Daily Archives: February 4, 2012

CENTRAL HEATING, 1933

One of the best things about being deeply immersed in Hot Music for a long time is that there are always surprises. 

No one with a full-time job, no one who wants to see the sunshine, can listen to everything — although some of my friends try. 

And one forgets!  So even though I know I heard these records perhaps twenty years ago (from a Tax lp called AMERICANS IN EUROPE), when I revisited them today they were delightful and new.  There’s the romping piano of Freddy Johnson, the soaring trumpet of Arthur Briggs, the clarinet of Peter DuConge, the tenor saxophone of Frank “Big Boy” Goudie, and the singing of Louis Cole, midway between theatrical and unbuttoned.  And the rest of the band is swinging along mightily, apparently without any effort. 

This was a “mixed band” of Americans and Europeans, recording in France on July 8, 1933.  The recordings are good blindfold tests for your listening friends who believe that Europeans didn’t learn how to swing until . . . just recently?

## [BRIEF A]
Extract every line of the chart image entries word for word, leaving out the pictures themselves.

## [Rendered chart images]

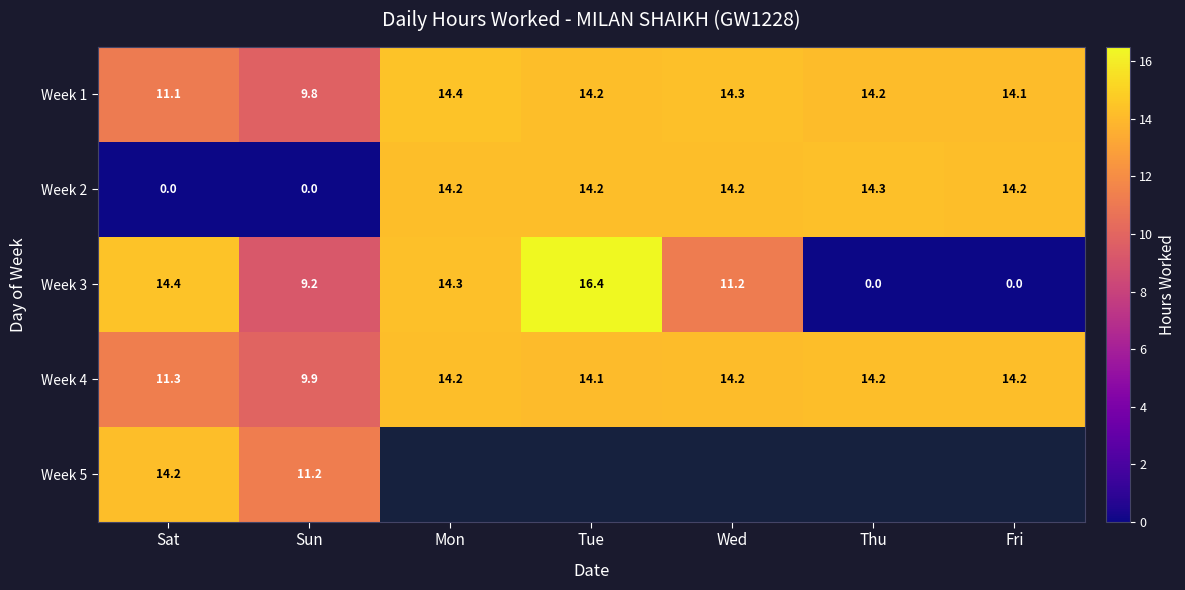

At which category is the sum across all series the highest?

Sat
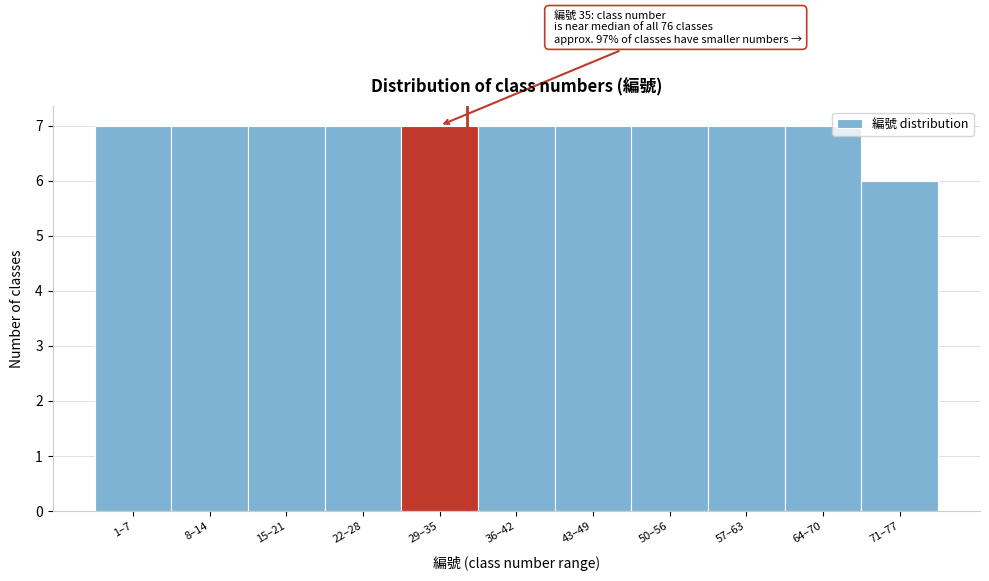

Reading right to left, transcribe all the data shown in this chart.

71–77=6	64–70=7	57–63=7	50–56=7	43–49=7	36–42=7	29–35=7	22–28=7	15–21=7	8–14=7	1–7=7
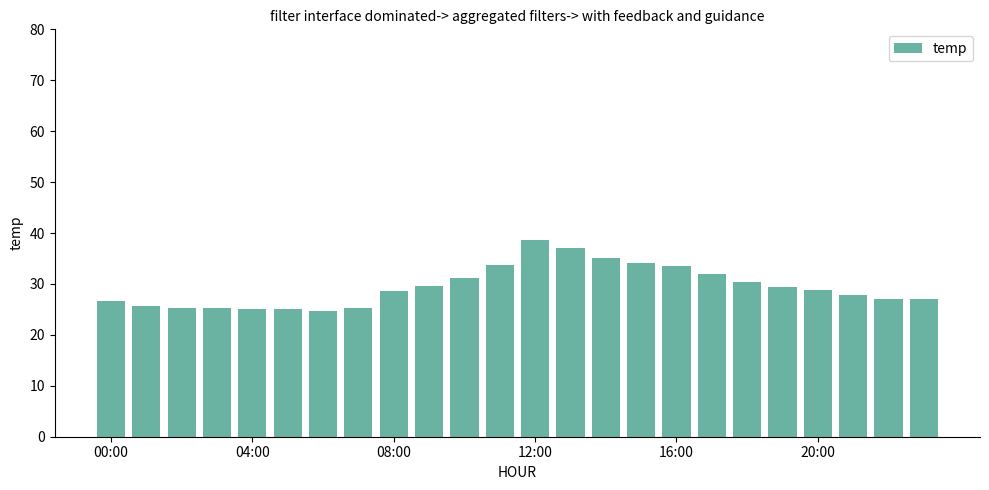

What is the value of the 13th bar from the left?

38.7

## [BRIEF B]
Copy the part of the post on the 1933 mixed-band records verbatim, starting at "And one forgets!  So" and ending at "until . . . just recently?".

## [EXERCISE RESPONSE A]
At which category is the sum across all series the highest?

Sat

Reading right to left, transcribe all the data shown in this chart.

71–77=6	64–70=7	57–63=7	50–56=7	43–49=7	36–42=7	29–35=7	22–28=7	15–21=7	8–14=7	1–7=7

What is the value of the 13th bar from the left?

38.7

## [EXERCISE RESPONSE B]
And one forgets!  So even though I know I heard these records perhaps twenty years ago (from a Tax lp called AMERICANS IN EUROPE), when I revisited them today they were delightful and new.  There’s the romping piano of Freddy Johnson, the soaring trumpet of Arthur Briggs, the clarinet of Peter DuConge, the tenor saxophone of Frank “Big Boy” Goudie, and the singing of Louis Cole, midway between theatrical and unbuttoned.  And the rest of the band is swinging along mightily, apparently without any effort. 

This was a “mixed band” of Americans and Europeans, recording in France on July 8, 1933.  The recordings are good blindfold tests for your listening friends who believe that Europeans didn’t learn how to swing until . . . just recently?